**Bloco de texto**
Reflexões quaresmais ao longo dos anos...
do Jornal Igreja Nova
 
QUARESMA




E TU, ONDE MORAS ?


FEVEIRO/MARÇO/ABRIL - 1993



Estávamos pensando no editorial deste número do IGREJA NOVA, como trazer alguma contribuição para o tema da Campanha da Fraternidade deste ano. Preocupados com as terríveis estatísticas de famílias sem moradia, de seres humanos sem lar, de projetos mirabolantes do próprios Jesus em pessoa, na noite de 05 de março apareceu na calçada da casa onde se faz a editoração do jornal.

Como responder nossas indagações, lá estava ele... bem à nossa frente!

Trajando uma camiseta desbotada e um roto calção sujo, estava tonto, de fome e de cola. Não se suportava em pé, e quando lhe perguntamos, onde moras? Desatou num pranto cujas lágrimas misturadas com catarro batizaram seu esquálido tórax de onze anos e obnubilado pela dor um "depois de Caruaru caiu tonto no chão.

Tomamos sua lata de cola e lhes demos algum alimento. A velha, triste e verdadeira estória de sempre, o "pai" bêbado e violento, a mãe morta, a fuga em alguma carroceria de caminhão, o primeiro vício, e lá esta ele, desta vez não estava discutindo com os doutores do templo, ou estava? Desta vez não era o pequeno Yeshua mas José Francisco da Silva. Lembramo-nos de José, tantos Josés, lembramos de Francisco, eterno grito de Assis, lembramos também dos Silva, nome do Brasil descalço, desempregado, do Brasil morando nas ruas, nas pontes, nos viadutos, nas delegacias, no lixo.

E Jesus nos perguntou, e tu, onde moras? Menos tonto, menos desfigurado, porém tão eloqüente que uma sensação de vazio e impotência tomou conta de nós. A criatura, obra prima de Deus, ali estava que nem bem humana já parecia. Ali estava a questionar nossa religião, nossa aspiração de vida, nosso engajamento político. Não nos deixou sofismar: "senhor tu moras no sacrário, tu moras no coração do homem, tu moras no paraíso celeste, tu moras sentado à direita do Pai, tu moras com Maria a Rainha do Céu", não nos deixaste sofismar, nos mostraste que realmente tu estás a procurar uma casa, um alimentação digna, um escola, uma família, um futuro humano, realmente tu apenas queres ser humano, simplesmente humano.




"ERAS TU, SENHOR ?"!

MARÇO-1995



E chegando o dia, depois da noite da última partida, eis que surge o Senhor da História, bem à nossa frente.

**Tarefas a cumprir**
a - Passe para o inglês esta frase da reflexão quaresmal: "E chegando o dia, depois da noite da última partida, eis que surge o Senhor da História, bem à nossa frente."
b - Na reflexão quaresmal, qual é o nome do menino encontrado na calçada?
c - Dê sequência à reflexão quaresmal a partir da última frase apresentada.
As linhas a seguir não têm relação com o texto.

**Informações registradas**
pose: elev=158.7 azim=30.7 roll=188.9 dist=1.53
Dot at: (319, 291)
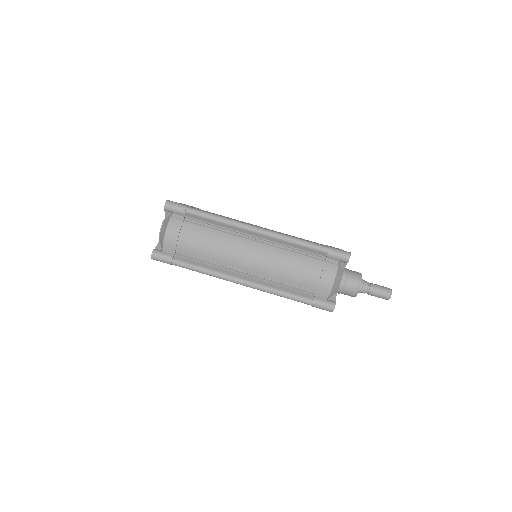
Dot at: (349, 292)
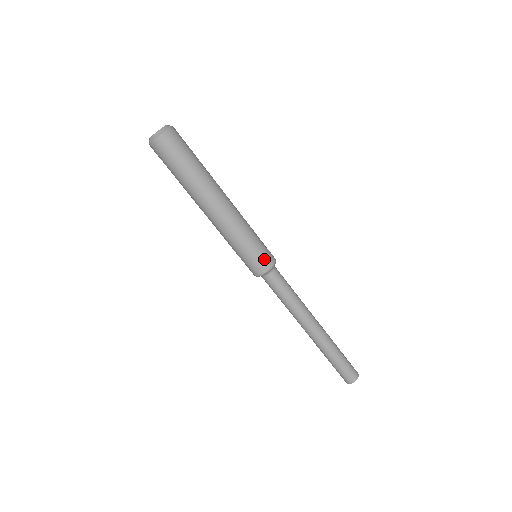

**Respostas das tarefas**
a - And when the day came, after the night of the last departure, behold, the Lord of History appears, right in front of us.

b - O menino se chamava José Francisco da Silva.

c -
Deste encontro ninguém se furtará. Nem rico, nem pobre; nem crente ou ateu, de qualquer denominação, de qualquer raça. Nem o melhor ou o pior dos homens, ou das mulheres. Sem nada falar, o Senhor nos permitirá uma consciência plena de nossa vida. E de repente um turbilhão organizado de lembranças penetrará e trará à tona, do fundo de nosso ser, esta consciência. Como uma luz forte, fortíssima, iluminará nossas opções em relação aos outros. Então aos poucos, iremos notando que nossos adornos religiosos, nossos fetiches, nossos rituais, estão caindo por terra. E aos poucos nossa "moral", desvinculada da realidade de sofrimento dos nossos irmãos, vai caindo também. Percebendo já há algum tempo que nossa segurança produzida pelo acúmulo de bens, foi deixada lá para trás, desde ontem... E vamos ficando nus. Frágeis como recém-nascidos. E o Senhor da História, nada nos pergunta. Nada nos julga. Nada nos diz. Apenas nos fita com um olhar de compaixão amorosa. Sentimos então que não somos merecedores de sua presença, de seu olhar. De repente sua face, começa a se transformar no rosto de tantos irmãos que passaram por nossas vidas. É o mendigo, é o menino de rua, a menor prostituída, é o desempregado, é o abortado pela sociedade, é a multidão dos sem vez e sem voz, dos excluídos. É uma família inteira dos Sem-Terra, dos perseguidos, dos injustiçados, dos oprimidos. Aí, nossa nudez vai ficando mais intensa e surge então na nossa pele, as opções pessoais, as opções políticas, o novelo das relações que mativemos conosco mesmo, com nossa família, nossa comunidade e nosso povo.

Num olhar entre atônito e desesperado, esboçaremos uma pergunta tímida e constrangida : - Eras tu,Senhor?!



A SEMANA SANTA

MARÇO- 1996



Celebrar a Semana Santa é vivenciar, passo a passo os últimos momentos de Jesus de Nazaré aqui nesta terra, mergulhar com Ele na escuridão do sepulcro e no terceiro dia experimentar a plenitude da

Vida !

Podemos seguir este caminho de duas maneiras: a sós ou com a comunidade.

Se o percorrermos sozinhos, poderemos até a ter um conforto e um consolo nesta semana. Poderemos nos fortalecer na penitência da Sexta-feira, na espera da vigília do Sábado e na alegria do Domingo de Páscoa. Para muitos fiéis, este é o caminho mais usual de todos os anos. Alegarão com certa razão, que esta é a tradição e que Jesus cuida da salvação particular de sua alma.

Dois perigos nesta estrada, no entanto existem: o primeiro é que o caminho que percorremos pode não ser o da morte e ressurreição, mas um caminho criado por nossos próprios interesses e aspirações, por mais belos e sinceros que sejam; o segundo, é que o Jesus que seguimos sozinhos não seja o Jesus histórico, das escrituras, mas um mito que criamos à nossa imagem e semelhança, para responder às nossas angustias. Os dois perigos na verdade são um só.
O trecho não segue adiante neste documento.